* EXERCISE A: In the article on learning to be inquisitive in UX research, on what dates was #UXRConfAnywhere held?
* EXERCISE B: Write the next part of the article on learning to be inquisitive in UX research, picking up after its final line.

Learning to be inquisitive: reflections from a beginner’s perspective

July 13, 2020

This article was originally published on Medium.

UX Research is as complex as the humans the discipline is trying to understand. It is a world of its own — particularly a young one. As much as other disciplines are evolving, UX Research continues to figure out what is and what isn’t, along with the questions that make up our core.

How do we scale the impact of research? Why are traditional methods irrelevant and inaccurate? How can empathy and the capitalist society we live in coexist? How do we influence research and empower people? How do we take ownership of our craft? When do we say yes? When do we say no? Where do we position ourselves alongside product and engineering teams within the organization?

These are some of the radical questions we tried to uncover and discuss on #UXRConfAnywhere, an online conference for researchers and research enthusiasts held on June 25–26, 2020 organized by UXR Collective. I was lucky enough to be selected as one of the three awardees on the first run of UXPH Scholarship, scoring me a free ticket. Now, I’ll share some of what I’ve learned addressing the questions above. Grab your coffee!

* Page-level text extractions:
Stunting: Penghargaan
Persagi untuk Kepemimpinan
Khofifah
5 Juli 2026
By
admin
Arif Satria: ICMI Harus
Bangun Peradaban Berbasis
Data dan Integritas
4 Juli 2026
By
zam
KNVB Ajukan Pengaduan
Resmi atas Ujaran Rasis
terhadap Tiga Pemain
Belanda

* WRITTEN RESPONSE A: June 25–26, 2020

* WRITTEN RESPONSE B:
On the first day, there were five targeted tracks to acknowledge the participants’ varied experiences, interests, and professional goals:

🧱 Research Foundations — While almost all tracks are for seasoned professionals, this is dedicated to people who are breaking into the field and beginning their journey in research.

🏝️ UXR Team Of One — For all researchers acting as an individual contributor and a department at the same time. This resonated with me!

🚀 UXR Frontiers — This is for the explorers, a small group of enterprising researchers tackling challenges that most of us have never considered.

🧬 The Science Behind UXR — With academic knowledge from fields like neuroscience, cognitive psychology, anthropology, experienced researchers are invited to this track to strengthen their work.

🐺 Leadership In Research — This is for managers challenged to lead without precedent to guide them as more companies are scaling up research teams.

Keynotes on the second day were relevant to a broader audience, and since it touches both the abstract and the practice in its entirety, this is what stimulated me the most and made it at the top of what I want to highlight.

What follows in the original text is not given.